▸ GIVEN MATERIAL:
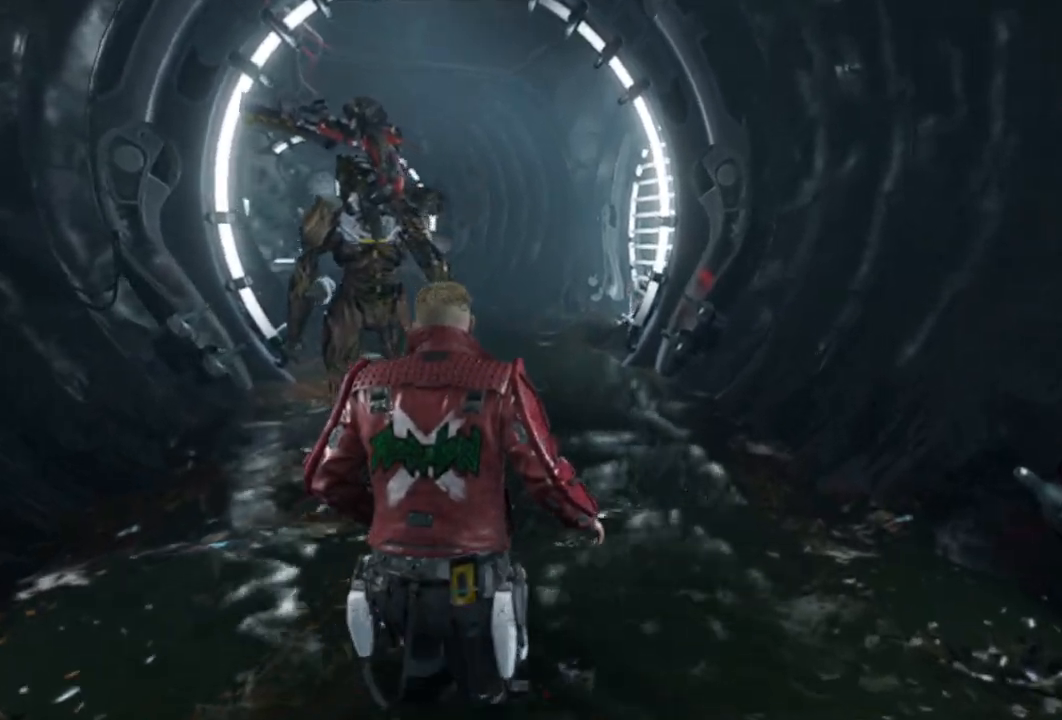
{"buttons": [], "left_stick": "up", "right_stick": "center", "events": []}
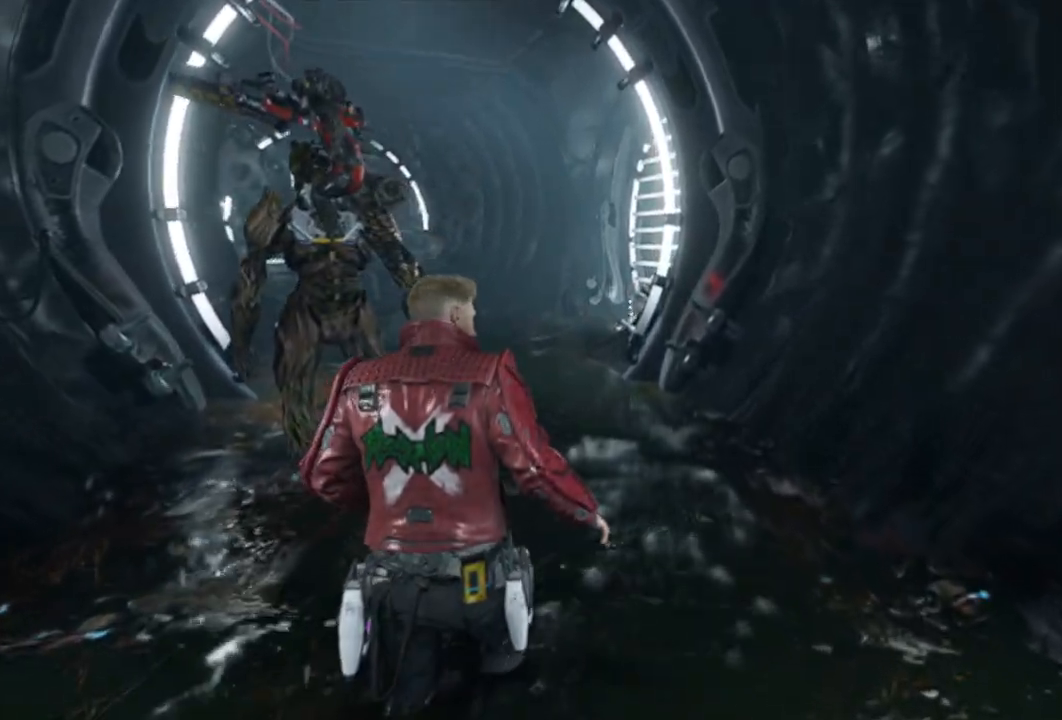
{"buttons": [], "left_stick": "up", "right_stick": "center", "events": [[83, "right_stick", "left"], [233, "right_stick", "center"]]}
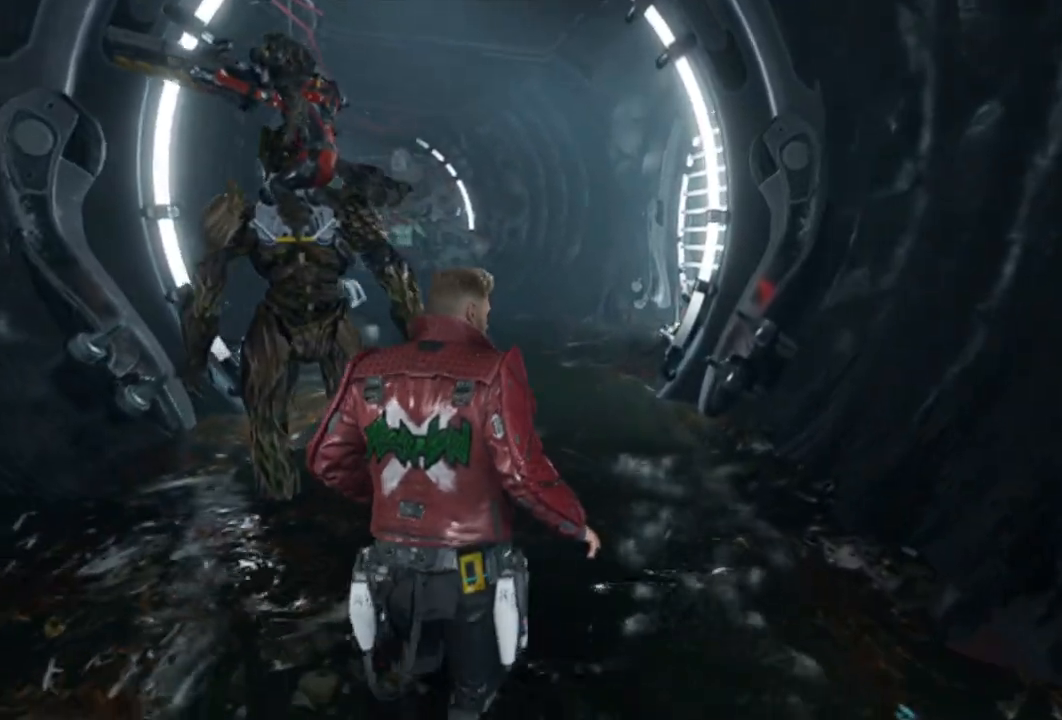
{"buttons": [], "left_stick": "up", "right_stick": "center", "events": []}
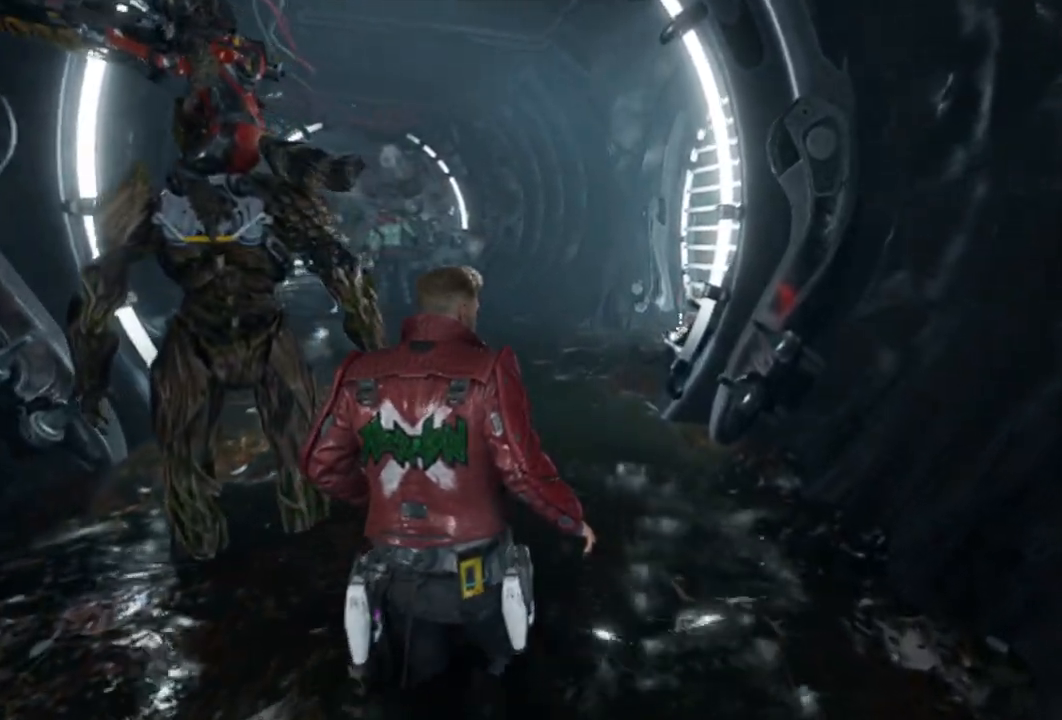
{"buttons": [], "left_stick": "up", "right_stick": "center", "events": []}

▸ INSTRUCTIONS FOR THE TASK:
Write the material out again exactly as it appears, dropping the pictures.

▸ ANSWER FOR THIS EXERCISE:
{"buttons": [], "left_stick": "up", "right_stick": "center", "events": []}
{"buttons": [], "left_stick": "up", "right_stick": "center", "events": [[83, "right_stick", "left"], [233, "right_stick", "center"]]}
{"buttons": [], "left_stick": "up", "right_stick": "center", "events": []}
{"buttons": [], "left_stick": "up", "right_stick": "center", "events": []}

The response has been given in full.